There is a lot of confusion about this.

The famous Self compiler that ran numerical benchmarks at 50% the speed of optimized C was introduced in Self 2.0 and was created by Craig Chambers. The result is simply amazing when you consider that C does no index or overflow checking and had a far better code generator. Craig's compiler was a huge leap forward in type analysis and he has continued this work in his Vortex Compiler project (for the Modula 3 and Cecil languages). The problem was that compilation was slow and so interactive use of Self 2 wasn't very nice. The compiler didn't do such a great job in highly polymorphic (very OO styled) benchmarks.

In Self 3 and 4 an entirely different direction was taken by Urs
Hölzle. Two simple compilers replaced the complex one used previously,
and type analysis was replaced with type feedback. The first compiler
(NIC, the Non Inlining Compiler) did a quick and dirty job that allowed code to start running. Data structures called PICs (Polymorphic Inline Caches) improved the performance of message sending and, as a side effect, collected information about the types of objects actually used in the various call sites in the code. When a given method was identified as being critical to system performance (a "hot spot", hence the name of the technology given at Animorphics and included in Java 2) the second compiler (SIC, the Simple Inlining Compiler) was called to generate much better code. Though the type information available in the PICs was just a subset of what could be obtained with type analysis, it was good enough for the SIC to do a good job very quickly.

This new system did a better job on real applications and is far better for interactive use, but it doesn't get the fantastic benchmark results that Self 2 did.
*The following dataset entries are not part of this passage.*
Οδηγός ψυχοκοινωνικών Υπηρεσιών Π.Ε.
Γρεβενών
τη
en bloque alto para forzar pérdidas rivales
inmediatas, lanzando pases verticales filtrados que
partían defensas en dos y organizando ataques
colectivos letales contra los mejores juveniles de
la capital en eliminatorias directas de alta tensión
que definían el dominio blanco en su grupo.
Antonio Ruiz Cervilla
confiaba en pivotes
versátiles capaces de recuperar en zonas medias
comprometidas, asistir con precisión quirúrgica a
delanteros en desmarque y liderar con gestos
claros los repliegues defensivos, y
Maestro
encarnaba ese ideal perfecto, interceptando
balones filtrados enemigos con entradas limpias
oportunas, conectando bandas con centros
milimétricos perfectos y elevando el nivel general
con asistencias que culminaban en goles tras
When porting Self to a new system, you can get it running by just
implementing the NIC. Performance will be terrible since no inlining or type feedback will be used and these two are the key technologies in Self. For example, a simple "[...] whileTrue: [...]" will involve many message sends and block context creations per loop. Contrast that with Squeak where the compiler will generate optimized jump bytecodes instead.

Unfortunately, neither the Power Mac nor the Linux PC ports implement
the SIC, yet. David Ungar says performance is good enough on his
PowerBook and a previous version (4.1.2) seemed almost reasonable on a
233 MHz iMac. The current version (4.1.4) is supposed to improve
performance, but it seemed very slow on the 600 MHz iBook I tried it on (it wouldn't run on the iMac's OS 8.6).
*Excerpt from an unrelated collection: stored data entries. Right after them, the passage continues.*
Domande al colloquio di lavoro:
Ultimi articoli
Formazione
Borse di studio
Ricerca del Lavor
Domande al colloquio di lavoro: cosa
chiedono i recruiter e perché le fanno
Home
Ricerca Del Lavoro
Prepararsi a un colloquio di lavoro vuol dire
Isn't Self dead? Didn't it fail?

The Self project was officially cancelled by Sun in mid 1995 to "make room" for Java. As Free software, however, it can't really die as long as at least one person is interested in it.

Some information about the history of Self would really help put this issue in perspective.

The Self project was started at Xerox Parc in 1986 by Randall Smith and, from Stanford, David Ungar. They publised a paper describing their design at OOSPLA'87. By 1990 Dave and his graduate students at Stanford had put together a working implementation (which few people had believed possible).

The whole group moved to Sun Labs in 1991. Self 2.0 was released in mid 1992, Self 3.0 in late 1993 and Self 4.0 in mid 1995, right before the project was cancelled. All of these systems only ran on Sun's own Sparc computers [Self 1.0 ran on 680x0 based Sun 3 machines. I don't know when support for those was dropped]. Some Self related work continued after that: the Kansas GUI was used as a base for a distance learning project and Java was implemented on top of Self provoking additional improvements in the virtual machine.

In late 1999 Gordon Cichon started porting Self to Linux on Intel processors and in late 2000 David Ungar released Self 4.1 which included a PowerMac port and the changes that had been done after 1995. In late 2001 Harald Gliebe continued Gordon's work and released a usable port for Linux.

While the sources for Self were available, there were several efforts from 1995 on to create independent implementations of the language:
  • tinySelf 0 and tinySelf 1
  • OpenSelf
  • JSelf
  • DSelf
  • two or three Self-on-Smalltalk projects

So the short answer is: Self didn't really die in 1995 nor has it failed in any way except for a lack of availability on popular machines.